There are a number of ways to accomplish this: quantization, pruning, knowledge distillation, dataset condensation, and more. Certain models and operations can be compressed quite aggressively with almost no loss in performance: optimizer states can be quantized to make training more efficient [3], graph neural net activations can be compressed using single bit precision with negligible losses [4], language model weights can be compressed down 1/48th the number of parameters using tensor decomposition without much performance degradation [5], the list goes on.
But as with many things in life, there’s no free lunch. Scaling down compute needs to be balanced against the potential unintended consequences of doing so. For example, tolerable levels of performance degradation are going to depend on the task being performed. For example, certain operations to reduce compute, such as image downsampling, might not be appropriate in settings such as medical image analysis [6] due to the critical importance of accuracy. Additionally, it has been demonstrated that compression techniques can lead to an amplification of algorithmic bias [7], which has implications for fairness. In a nutshell: there are a number of ways you can reduce the compute requirements of your models, but you should think about potential negative impacts in order to select the most appropriate set of methods.
This post isn’t meant to enumerate all of the tradeoffs involved in increasing the accessibility of and reducing the environmental impact of our largest state of the art models. But we can start to think a bit more beyond environmental impact in order to mitigate social and economic impact as well.
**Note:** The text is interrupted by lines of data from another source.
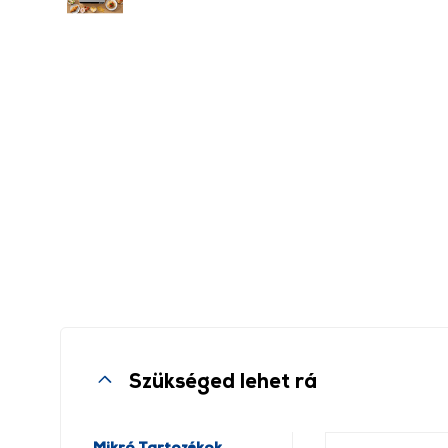
Szükséged lehet rá
Mikró Tartozékok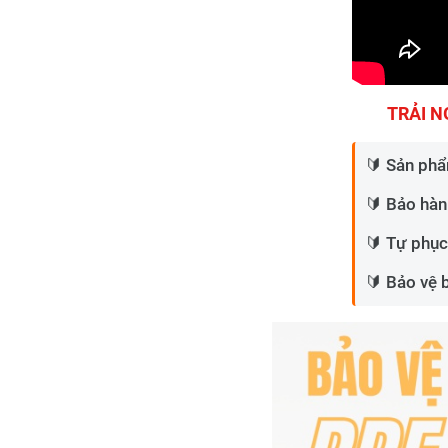
TRẢI N
🔰 Sản phẩ
🔰 Bảo hàn
🔰 Tự phục
🔰 Bảo vệ 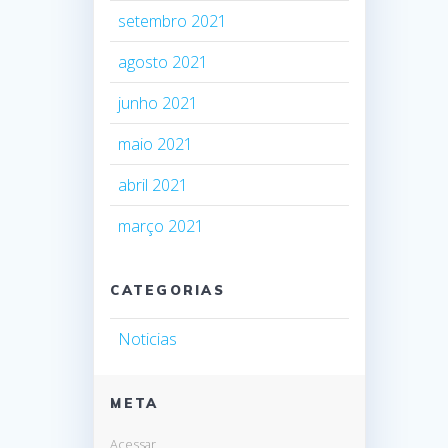
setembro 2021
agosto 2021
junho 2021
maio 2021
abril 2021
março 2021
CATEGORIAS
Noticias
META
Acessar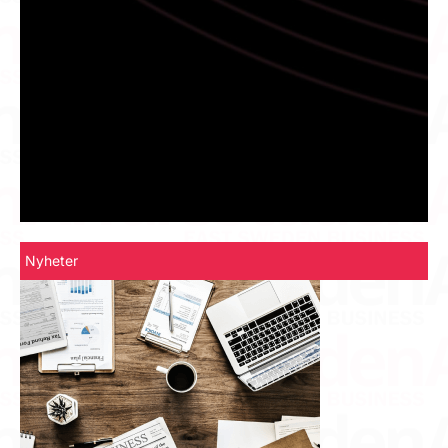
Nyheter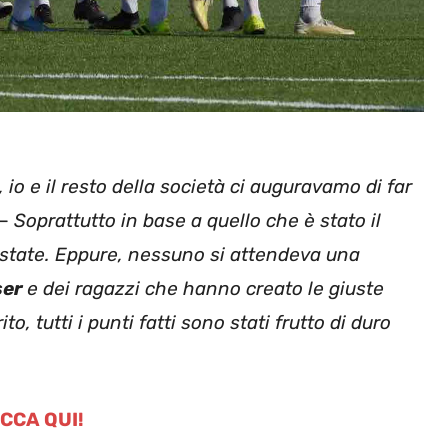
 io e il resto della società ci auguravamo di far
–
Soprattutto in base a quello che è stato il
 estate. Eppure, nessuno si attendeva una
ser
e dei ragazzi che hanno creato le giuste
, tutti i punti fatti sono stati frutto di duro
ICCA QUI!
There is an opportunity here for new research in machine learning which looks into the mutual interplay of all three components of sustainability.
References
[1] Mensah, Justice. "Sustainable development: Meaning, history, principles, pillars, and implications for human action: Literature review." Cogent social sciences 5, no. 1 (2019): 1653531.
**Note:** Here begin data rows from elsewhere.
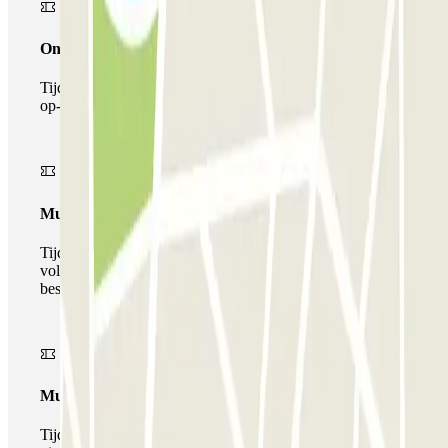
Onepass
Tijdens je verblijf kun je de parkeerplaats maar één keer
op- en afrijden.
Multiparking pass
Tijdens uw verblijf kunt u gebruik maken van het
volledige netwerk van parkeergarages van deze operator,
beschikbaar bij Parclick.
Multipass
Tijdens je verblijf kun je de parkeerplaats zo vaak in- en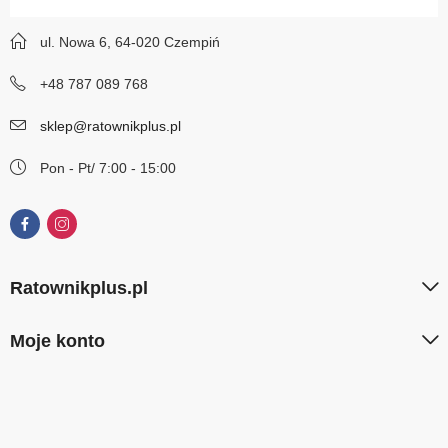
ul. Nowa 6, 64-020 Czempiń
+48 787 089 768
sklep@ratownikplus.pl
Pon - Pt/ 7:00 - 15:00
Ratownikplus.pl
Moje konto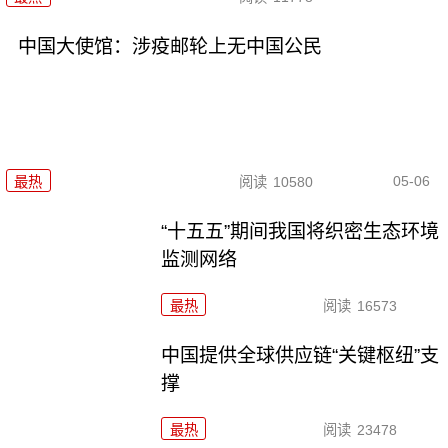
中国大使馆：涉疫邮轮上无中国公民
05-06
最热
阅读
10580
“十五五”期间我国将织密生态环境
监测网络
最热
阅读
16573
中国提供全球供应链“关键枢纽”支
撑
最热
阅读
23478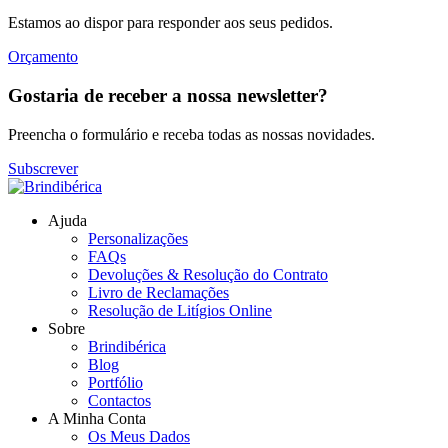
Estamos ao dispor para responder aos seus pedidos.
Orçamento
Gostaria de receber a nossa newsletter?
Preencha o formulário e receba todas as nossas novidades.
Subscrever
Ajuda
Personalizações
FAQs
Devoluções & Resolução do Contrato
Livro de Reclamações
Resolução de Litígios Online
Sobre
Brindibérica
Blog
Portfólio
Contactos
A Minha Conta
Os Meus Dados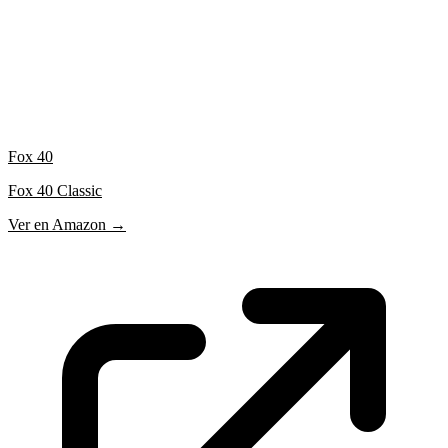
Fox 40
Fox 40 Classic
Ver en Amazon →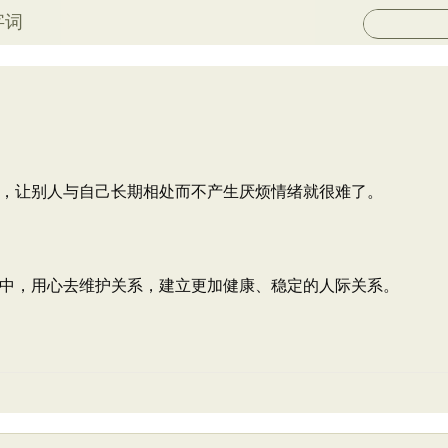
字词
，让别人与自己长期相处而不产生厌烦情绪就很难了。
中，用心去维护关系，建立更加健康、稳定的人际关系。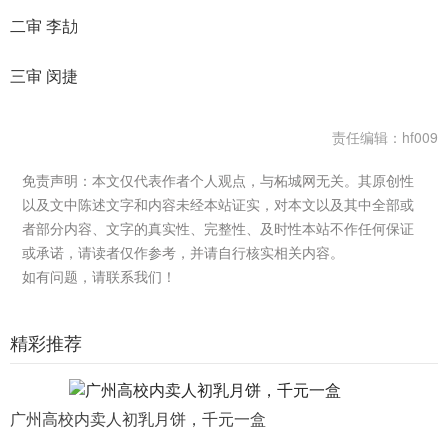
二审 李劼
三审 闵捷
责任编辑：hf009
免责声明：本文仅代表作者个人观点，与柘城网无关。其原创性
以及文中陈述文字和内容未经本站证实，对本文以及其中全部或
者部分内容、文字的真实性、完整性、及时性本站不作任何保证
或承诺，请读者仅作参考，并请自行核实相关内容。
如有问题，请联系我们！
精彩推荐
广州高校内卖人初乳月饼，千元一盒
[2] Luccioni, Alexandra Sasha, Sylvain Viguier, and Anne-Laure Ligozat. "Estimating the Carbon Footprint of BLOOM, a 176B Parameter Language Model." arXiv preprint arXiv:2211.02001 (2022).
[3] Dettmers, Tim, Mike Lewis, Sam Shleifer, and Luke Zettlemoyer. "8-bit Optimizers via Block-wise Quantization." In International Conference on Learning Representations.
[4] Liu, Zirui, Kaixiong Zhou, Fan Yang, Li Li, Rui Chen, and Xia Hu. "EXACT: Scalable graph neural networks training via extreme activation compression." In International Conference on Learning Representations. 2021.
[5] Wang, Benyou, Yuxin Ren, Lifeng Shang, Xin Jiang, and Qun Liu. "Exploring extreme parameter compression for pre-trained language models." In International Conference on Learning Representations.
[6] Selvan, Raghavendra, Julian Schön, and Erik B. Dam. "Operating critical machine learning models in resource constrained regimes." arXiv preprint arXiv:2303.10181 (2023).
[7] Hooker, Sara, Nyalleng Moorosi, Gregory Clark, Samy Bengio, and Emily Denton. "Characterising bias in compressed models." arXiv preprint arXiv:2010.03058 (2020).
These are indeed super important considerations. I wonder if the no-free-lunch extends also to sustainability in the sense of pressure on researchers (often PhD students) to publish and outpace their peers, which is exacerbated by social media bias etc. - how should we balance stricter sustainability requirements with researcher wellbeing? As I commented earlier, I am very hesitant to bring up this topic with my students, who are often already struggling with technical aspects of the project and could not handle yet another tool. Should I just get my stuff together?